## [What this exercise asks]
1) Set down everything from "Supply/attrition does not" down to "missile/mass driver consumable." in the passage on doom stacks, copying it word for word.
2) Using the passage on doom stacks, decide whether each statement below agrees with it. Answer yes or no, and quote the words from the passage that settle it. (a) The proposed supply consumption rate would depend on ship size and engines. (b) A large penalty to evasion and firepower past a certain size is the approach the writer favors. (c) The supply ships would not use up supplies themselves.

## [Supplied passage]
- Opening Delimiter -

Strategy consisting of piling all your ships into one stack is no strategy at all and is not much fun. This has been a problem with other Paradox games in the past and most of the solutions used by those games would not be a good fit here.

Supply/attrition does not fit the setting well.

I favor the approach of applying a large penalty to both evasion and firepower past a certain size. Unfortunately I realize that this sounds much easier than it is since it is only the first part of the problem.

Once there is a mechanism to discourage doom stacks you then need to teach the AI to formulate a plan using multiple forces to go for multiple objectives at once, instead of the much simpler (simplistic) one at a time approach.
Supply still makes a ton of sense. Energy has to come from somewhere. We don't just pull it out of nowhere. Missiles don't form from the nether, ready to fire. I propose a supply/ordnance system, with supplies consumed at a set rate, based on ship size and engines (energy costs; going faster = more energy), and ordnance as a, "catch all" missile/mass driver consumable.

This would mean you'd need to create supply ships to resupply your warships; those same ships are consuming the supplies as well, leading to less and less effectiveness the more you need, and a greater reliance on them for your warfleet. You have a doomstack? Great! Kill the supply ships. Watch 'em starve.

- Closing Delimiter -

## [Information supplied]
- Opening Delimiter -

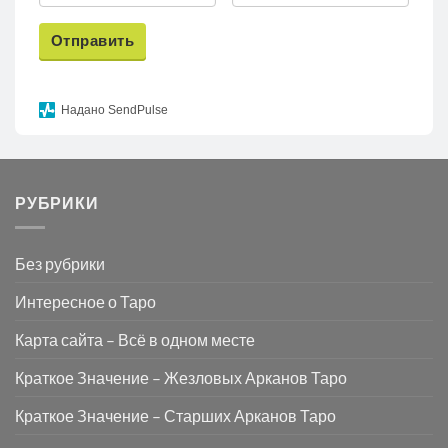
Отправить
Надано SendPulse
РУБРИКИ
Без рубрики
Интересное о Таро
Карта сайта – Всё в одном месте
Краткое Значение – Жезловых Арканов Таро
Краткое Значение – Старших Арканов Таро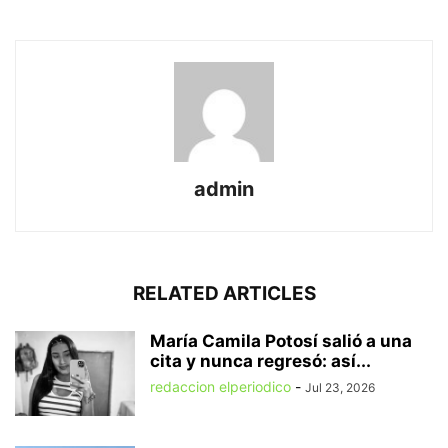
admin
RELATED ARTICLES
María Camila Potosí salió a una
cita y nunca regresó: así...
redaccion elperiodico
-
Jul 23, 2026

- Closing Delimiter -

## [Per-task outputs]
1)
Supply/attrition does not fit the setting well.

I favor the approach of applying a large penalty to both evasion and firepower past a certain size. Unfortunately I realize that this sounds much easier than it is since it is only the first part of the problem.

Once there is a mechanism to discourage doom stacks you then need to teach the AI to formulate a plan using multiple forces to go for multiple objectives at once, instead of the much simpler (simplistic) one at a time approach.
Supply still makes a ton of sense. Energy has to come from somewhere. We don't just pull it out of nowhere. Missiles don't form from the nether, ready to fire. I propose a supply/ordnance system, with supplies consumed at a set rate, based on ship size and engines (energy costs; going faster = more energy), and ordnance as a, "catch all" missile/mass driver consumable.

2)
(a) Yes: "with supplies consumed at a set rate, based on ship size and engines"
(b) Yes: "I favor the approach of applying a large penalty to both evasion and firepower past a certain size."
(c) No: "those same ships are consuming the supplies as well"